Usando o modelo, os autores sugerem que as populações sul-africanas do H. Heidelbergensis passaram por dois períodos (360.000 a 415.000 anos atrás e 310.000 a 340.000 anos atrás) onde sua aptidão para diferentes habitats foi reduzida.

O retorno de habitats de alto valor, de 200.000 a 300.000 anos atrás, corresponde com o desaparecimento dessa espécie, e com o surgimento do Homo sapiens.

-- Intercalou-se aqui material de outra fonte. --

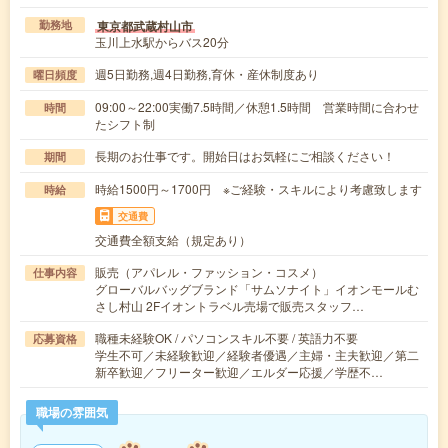
東京都武蔵村山市
勤務地
玉川上水駅からバス20分
週5日勤務,週4日勤務,育休・産休制度あり
曜日頻度
09:00～22:00実働7.5時間／休憩1.5時間 営業時間に合わせ
時間
たシフト制
長期のお仕事です。開始日はお気軽にご相談ください！
期間
時給1500円～1700円 ※ご経験・スキルにより考慮致します
時給
交通費
交通費全額支給（規定あり）
販売（アパレル・ファッション・コスメ）
仕事内容
グローバルバッグブランド「サムソナイト」イオンモールむ
さし村山 2Fイオントラベル売場で販売スタッフ…
職種未経験OK / パソコンスキル不要 / 英語力不要
応募資格
学生不可／未経験歓迎／経験者優遇／主婦・主夫歓迎／第二
新卒歓迎／フリーター歓迎／エルダー応援／学歴不…
職場の雰囲気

Se o H. Heidelbergensis era nosso ancestral, e nós surgimos num período de especiação entre 200.000 e 300.000 anos atrás, as condições favoráveis à ambas as espécies devem ter se sobreposto durante essa época. E isso é exatamente o que os modelos climáticos sugerem ter ocorrido na África do Sul, por exemplo.

O modelo impressiona, mas ainda há muito a ser feito. Se as mudanças em precipitação, temperatura e produção vegetal impactaram os humanos, elas também teriam tido um impacto evolucionário em espécies de mamíferos grandes, por exemplo.

Explorar esses impactos ecossistêmicos é uma das formas pelas quais as hipóteses do modelo climático podem ser testadas futuramente, talvez revelando nossas ideias e compreensões acerca da evolução das espécies.